House had an episode on with a patient who had a frontal lobe disorder. The man said whatever passed through his mind, with no censoring. The internal man was drastically different than the man he presented to the world. I suppose the point of the episode was that without all the white lies, no relationships would be possible, although it could also have been that those relationships built on fragile lies of omission or commissions aren't real relationships. I haven't decided yet which 'truth' is more valuable, but it occurs to me that autism has elements of a frontal lobe disorder. I have three children who tell exactly what is on their minds the minute it's there, whether you want to hear it or not. My son can't help himself, can't regulate at all. If it's in his head, it will be uttered. That can get tedious, especially if it has been one of those days he's caught a program on UFOs or gangland. He'll go on and on until you could weep, or until your laughter at how out in left field his ideas are finally registers with him and he gets mad because you don't think aliens are amongst us.

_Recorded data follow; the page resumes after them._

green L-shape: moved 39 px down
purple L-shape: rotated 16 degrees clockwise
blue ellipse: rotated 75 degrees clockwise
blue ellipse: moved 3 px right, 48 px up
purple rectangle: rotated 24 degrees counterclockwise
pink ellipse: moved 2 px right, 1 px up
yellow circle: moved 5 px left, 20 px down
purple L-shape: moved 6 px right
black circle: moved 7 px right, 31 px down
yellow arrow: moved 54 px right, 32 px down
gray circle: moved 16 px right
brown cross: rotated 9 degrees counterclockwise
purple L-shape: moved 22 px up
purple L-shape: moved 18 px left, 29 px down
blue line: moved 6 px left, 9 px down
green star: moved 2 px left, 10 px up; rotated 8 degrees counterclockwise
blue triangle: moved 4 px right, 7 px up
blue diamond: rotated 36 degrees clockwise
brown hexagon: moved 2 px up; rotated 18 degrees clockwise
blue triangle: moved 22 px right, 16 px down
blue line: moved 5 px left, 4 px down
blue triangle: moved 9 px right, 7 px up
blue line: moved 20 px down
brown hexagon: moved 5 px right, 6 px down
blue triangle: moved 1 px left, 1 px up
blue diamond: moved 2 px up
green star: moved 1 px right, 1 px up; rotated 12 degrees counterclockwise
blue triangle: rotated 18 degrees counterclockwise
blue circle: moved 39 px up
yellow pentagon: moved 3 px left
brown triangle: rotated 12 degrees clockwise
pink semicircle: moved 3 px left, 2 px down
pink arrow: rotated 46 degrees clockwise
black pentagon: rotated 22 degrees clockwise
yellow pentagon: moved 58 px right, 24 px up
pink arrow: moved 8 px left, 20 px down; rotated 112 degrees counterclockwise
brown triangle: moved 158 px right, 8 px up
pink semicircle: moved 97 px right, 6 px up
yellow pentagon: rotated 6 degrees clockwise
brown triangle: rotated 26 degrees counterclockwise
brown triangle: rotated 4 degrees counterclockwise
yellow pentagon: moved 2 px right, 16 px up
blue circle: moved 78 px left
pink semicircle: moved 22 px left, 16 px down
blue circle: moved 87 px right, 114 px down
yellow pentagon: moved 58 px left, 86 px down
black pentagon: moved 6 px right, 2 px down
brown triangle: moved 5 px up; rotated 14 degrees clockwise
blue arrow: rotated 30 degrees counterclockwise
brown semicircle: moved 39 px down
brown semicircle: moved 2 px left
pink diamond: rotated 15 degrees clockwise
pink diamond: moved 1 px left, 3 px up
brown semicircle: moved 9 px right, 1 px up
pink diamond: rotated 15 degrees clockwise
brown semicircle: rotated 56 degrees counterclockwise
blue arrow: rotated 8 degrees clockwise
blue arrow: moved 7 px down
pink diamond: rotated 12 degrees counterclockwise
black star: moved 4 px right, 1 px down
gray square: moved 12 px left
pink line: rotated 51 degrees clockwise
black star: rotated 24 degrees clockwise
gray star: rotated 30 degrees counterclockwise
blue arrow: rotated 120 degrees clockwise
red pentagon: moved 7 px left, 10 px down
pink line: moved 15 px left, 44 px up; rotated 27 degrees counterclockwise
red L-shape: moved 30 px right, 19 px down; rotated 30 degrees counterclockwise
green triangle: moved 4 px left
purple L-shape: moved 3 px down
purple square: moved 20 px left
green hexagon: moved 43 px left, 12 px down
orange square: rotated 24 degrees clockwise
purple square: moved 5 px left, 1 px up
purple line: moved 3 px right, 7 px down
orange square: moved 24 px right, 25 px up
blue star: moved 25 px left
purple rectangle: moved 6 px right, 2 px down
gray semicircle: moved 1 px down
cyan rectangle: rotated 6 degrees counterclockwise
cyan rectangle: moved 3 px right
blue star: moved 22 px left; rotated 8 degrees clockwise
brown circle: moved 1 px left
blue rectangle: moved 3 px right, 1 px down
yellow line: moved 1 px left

What interested me most about the House episode itself was this idea of the internal versus external person and the tremendous disconnect that can occur when people censor themselves. People with autism, specifically those who haven't managed to effectively self-censor, are they more genuine? I like to think I am the same person in various situations, but I self-censor constantly. Okay, some of my students would point out that I don't always successfully self-censor, but for the most part, I do. I contain random thoughts that are not relevant to the situation I find myself in. So am I always genuine? Does self-censoring render one disingenuous? My students get the genuine professional me, a cleaned-up version without all the curse words prone to tumble out of my mouth. Okay, they don't get the gardening me, but there isn't any dirt in the classroom. Is the gardening me different from the teaching me?
What does it mean to be genuine? Is genuine all it's cracked up to be? Living with folks on the spectrum, I'd argue a little self-censoring would be nice. I'd be happy to receive a compliment or an expression of gratitude rather than the genuine reaction of ingratitude, but that's me 19 years into my journey of parenting autistic children.